## Assigned task
Output every line below as it stands, dropping only the images.

## Source material
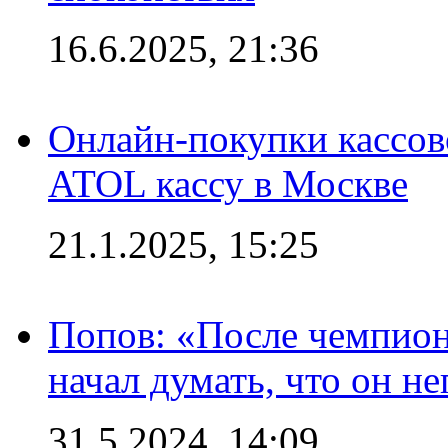
16.6.2025, 21:36
Онлайн-покупки кассов
ATOL кассу в Москве
21.1.2025, 15:25
Попов: «После чемпион
начал думать, что он 
31.5.2024, 14:09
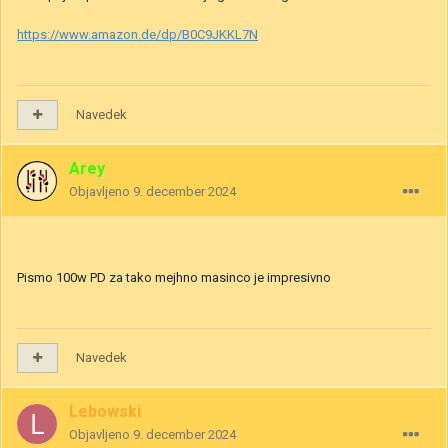
https://www.amazon.de/dp/B0C9JKKL7N
Navedek
Arey
Objavljeno
9. december 2024
Pismo 100w PD za tako mejhno masinco je impresivno
Navedek
Lebowski
Objavljeno
9. december 2024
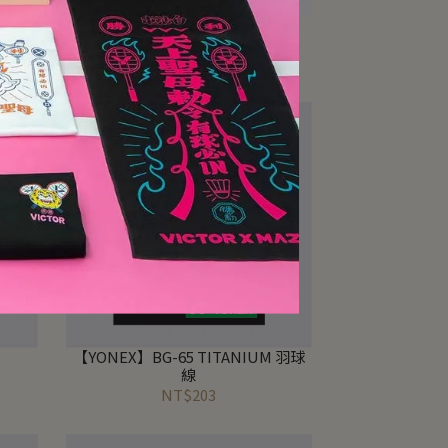
) 羽球
【YONEX】AEROSONIC 羽球線
NT$263
【YONEX】BG-65 TITANIUM 羽球
線
NT$203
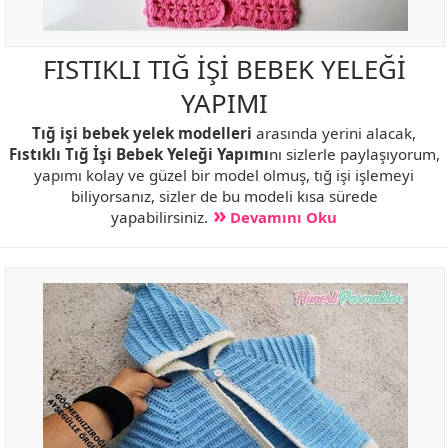
FISTIKLI TIĞ İŞİ BEBEK YELEĞİ
YAPIMI
Tığ işi bebek yelek modelleri
arasında yerini alacak,
Fıstıklı Tığ İşi Bebek Yeleği Yapımı
nı sizlerle paylaşıyorum,
yapımı kolay ve güzel bir model olmuş, tığ işi işlemeyi
biliyorsanız, sizler de bu modeli kısa sürede
yapabilirsiniz.
Devamını Oku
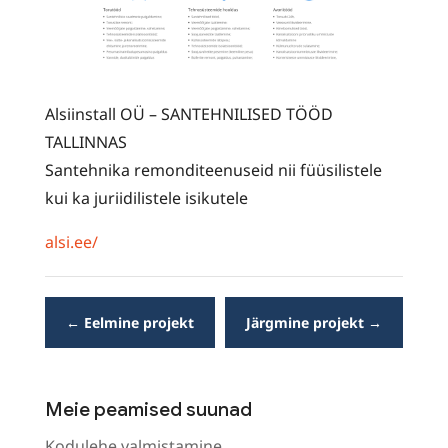
Alsiinstall OÜ – SANTEHNILISED TÖÖD
TALLINNAS
Santehnika remonditeenuseid nii füüsilistele
kui ka juriidilistele isikutele
alsi.ee/
←
Eelmine projekt
Järgmine projekt
→
Meie peamised suunad
Kodulehe valmistamine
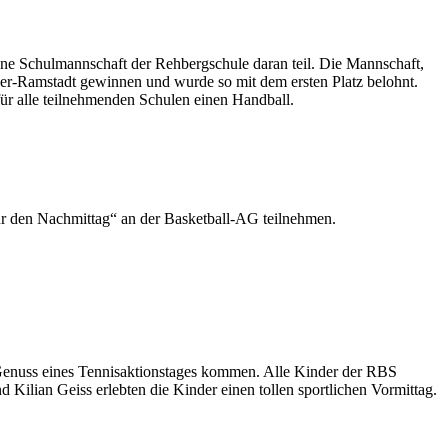
ne Schulmannschaft der Rehbergschule daran teil. Die Mannschaft,
ber-Ramstadt gewinnen und wurde so mit dem ersten Platz belohnt.
ür alle teilnehmenden Schulen einen Handball.
r den Nachmittag“ an der Basketball-AG teilnehmen.
 Genuss eines Tennisaktionstages kommen. Alle Kinder der RBS
 Kilian Geiss erlebten die Kinder einen tollen sportlichen Vormittag.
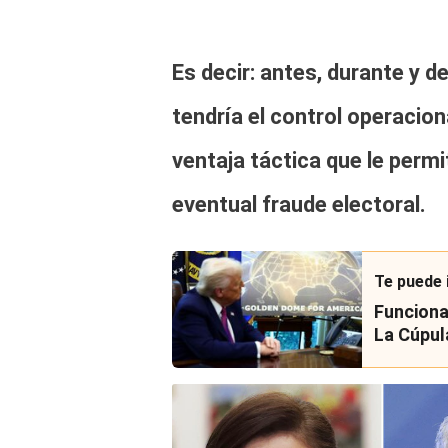
Es decir
: antes, durante y d
tendría el control operacion
ventaja táctica que
le permi
eventual fraude electoral.
Te puede 
Funciona
La Cúpul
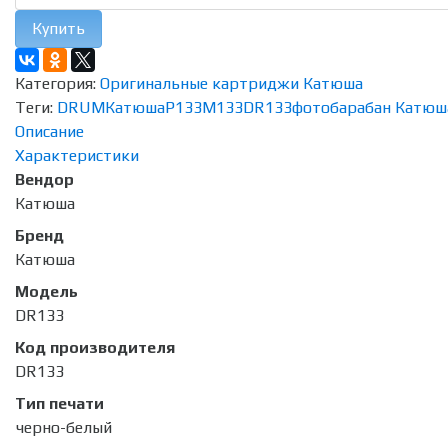
Купить
Категория:
Оригинальные картриджи Катюша
Теги:
DRUM
Катюша
P133
M133
DR133
фотобарабан Катюш
Описание
Характеристики
Вендор
Катюша
Бренд
Катюша
Модель
DR133
Код производителя
DR133
Тип печати
черно-белый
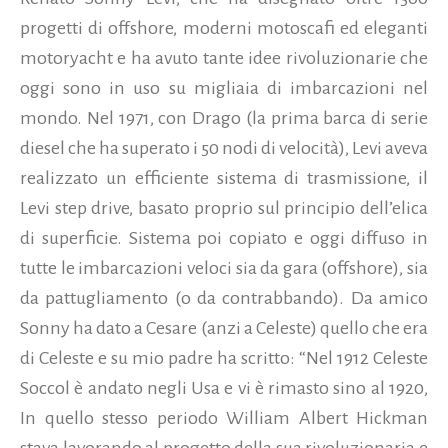
progetti di offshore, moderni motoscafi ed eleganti
motoryacht e ha avuto tante idee rivoluzionarie che
oggi sono in uso su migliaia di imbarcazioni nel
mondo. Nel 1971, con Drago (la prima barca di serie
diesel che ha superato i 50 nodi di velocità), Levi aveva
realizzato un efficiente sistema di trasmissione, il
Levi step drive, basato proprio sul principio dell’elica
di superficie. Sistema poi copiato e oggi diffuso in
tutte le imbarcazioni veloci sia da gara (offshore), sia
da pattugliamento (o da contrabbando). Da amico
Sonny ha dato a Cesare (anzi a Celeste) quello che era
di Celeste e su mio padre ha scritto: “Nel 1912 Celeste
Soccol è andato negli Usa e vi è rimasto sino al 1920,
In quello stesso periodo William Albert Hickman
stava lavorando al progetto della sua rivoluzionaria e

## Result below
16.6.2025, 21:36
Онлайн-покупки кассов
ATOL кассу в Москве
21.1.2025, 15:25
Попов: «После чемпион
начал думать, что он 
31.5.2024, 14:09
https://www.amazon.de/dp/B0C9JKKL7N
Navedek
Arey
Objavljeno
9. december 2024
Pismo 100w PD za tako mejhno masinco je impresivno
Navedek
Lebowski
Objavljeno
9. december 2024
) 羽球
【YONEX】AEROSONIC 羽球線
NT$263
【YONEX】BG-65 TITANIUM 羽球
線
NT$203
FISTIKLI TIĞ İŞİ BEBEK YELEĞİ
YAPIMI
Tığ işi bebek yelek modelleri
arasında yerini alacak,
Fıstıklı Tığ İşi Bebek Yeleği Yapımı
nı sizlerle paylaşıyorum,
yapımı kolay ve güzel bir model olmuş, tığ işi işlemeyi
biliyorsanız, sizler de bu modeli kısa sürede
yapabilirsiniz.
Devamını Oku
Alsiinstall OÜ – SANTEHNILISED TÖÖD
TALLINNAS
Santehnika remonditeenuseid nii füüsilistele
kui ka juriidilistele isikutele
alsi.ee/
←
Eelmine projekt
Järgmine projekt
→
Meie peamised suunad
Kodulehe valmistamine
ne Schulmannschaft der Rehbergschule daran teil. Die Mannschaft,
ber-Ramstadt gewinnen und wurde so mit dem ersten Platz belohnt.
ür alle teilnehmenden Schulen einen Handball.
r den Nachmittag“ an der Basketball-AG teilnehmen.
 Genuss eines Tennisaktionstages kommen. Alle Kinder der RBS
 Kilian Geiss erlebten die Kinder einen tollen sportlichen Vormittag.
Es decir
: antes, durante y d
tendría el control operacion
ventaja táctica que
le permi
eventual fraude electoral.
Te puede 
Funciona
La Cúpul
Купить
Категория:
Оригинальные картриджи Катюша
Теги:
DRUM
Катюша
P133
M133
DR133
фотобарабан Катюш
Описание
Характеристики
Вендор
Катюша
Бренд
Катюша
Модель
DR133
Код производителя
DR133
Тип печати
черно-белый
progetti di offshore, moderni motoscafi ed eleganti
motoryacht e ha avuto tante idee rivoluzionarie che
oggi sono in uso su migliaia di imbarcazioni nel
mondo. Nel 1971, con Drago (la prima barca di serie
diesel che ha superato i 50 nodi di velocità), Levi aveva
realizzato un efficiente sistema di trasmissione, il
Levi step drive, basato proprio sul principio dell’elica
di superficie. Sistema poi copiato e oggi diffuso in
tutte le imbarcazioni veloci sia da gara (offshore), sia
da pattugliamento (o da contrabbando). Da amico
Sonny ha dato a Cesare (anzi a Celeste) quello che era
di Celeste e su mio padre ha scritto: “Nel 1912 Celeste
Soccol è andato negli Usa e vi è rimasto sino al 1920,
In quello stesso periodo William Albert Hickman
stava lavorando al progetto della sua rivoluzionaria e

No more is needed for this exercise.